Testo da leggere
-=-=-
Qui tutto credevasi finito ma all’incontro recatosi all’uffizio verso le ore 7 mezzo di quella stessa mattina il signor Beltrame si accorgeva tosto che più non potevano aprirsi colle relative chiavi né un cassettino né la ribalta superiore del suo scrittoio per essere state entrambe sconcertate forzatamente quelle serrature ed accorgevasi pure essere stato tentato ancora di aprire un cassetto ad uso scrigno esistente in un cantonale nell’uffizio medesimo, il che tutto risultava anche in seguito dalla giudiziale ispezione.

Stava egli pensando come ciò poteva essere avvenuto, allorché sopraggiunto il Fumagalli narravagli l’affare della coperta e di altri segni di forzatura riscontrati in un armadio nel magazzino del Laschi, contenente biancheria per uso militare, senza però che nemmen questo fosse stato aperto.

Per tutto quanto sopra si é già accennato, tutti li sospetti riguardo all’autore di quelle alterazioni e forzature caddero tosto a carico del Guglielmini.

Quantunque tanto l’uffizio del Laschi che quello del Beltrame fossero chiusi a chiave, ciò nullameno non era impossibile il penetrare negli stessi, mentre la chiave di quello del Laschi sullo scrittoio trovavasi del Beltrame e quella dell’uffizio di quest’ultimo trovavasi appesa ad un chiodo ad una parete della anticamera ove passarono quella notte li sunnominati individui.

Oltre a tutto questo soggiungeva poi il Beltrame di ritenere indubbiamente che il Facchin ed il Turretta, sulla cui fedeltà non potea dubitare, non avessero certo presa parte a quel furto, mentre dovendosi giudicare che l’intenzione di chi ne fu l’autore fosse quella di commettere un furto, il Turretta specialmente che era informato che egli teneva i denari nel cassetto laterale destro dello scrittoio, avrebbe certamente tentato di aprire quello anziché l’altro di mezzo, e la ribalta superiore in cui sapeva non esistervi che carte inconcludenti e di nessun valore.
-=-=-
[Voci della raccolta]
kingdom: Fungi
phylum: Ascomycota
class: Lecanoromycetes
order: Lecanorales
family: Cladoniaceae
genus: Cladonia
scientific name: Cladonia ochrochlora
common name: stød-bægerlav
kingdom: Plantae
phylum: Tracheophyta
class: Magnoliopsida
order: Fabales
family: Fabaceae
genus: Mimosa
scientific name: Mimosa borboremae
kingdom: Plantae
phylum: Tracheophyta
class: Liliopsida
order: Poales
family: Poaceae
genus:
-=-=-
Consegna
Secondo il testo da leggere, dove si trovava la chiave dell'ufficio del Beltrame? L'elenco non serve per svolgere l'esercizio.

Risposta all'esercizio
Appesa a un chiodo su una parete dell'anticamera.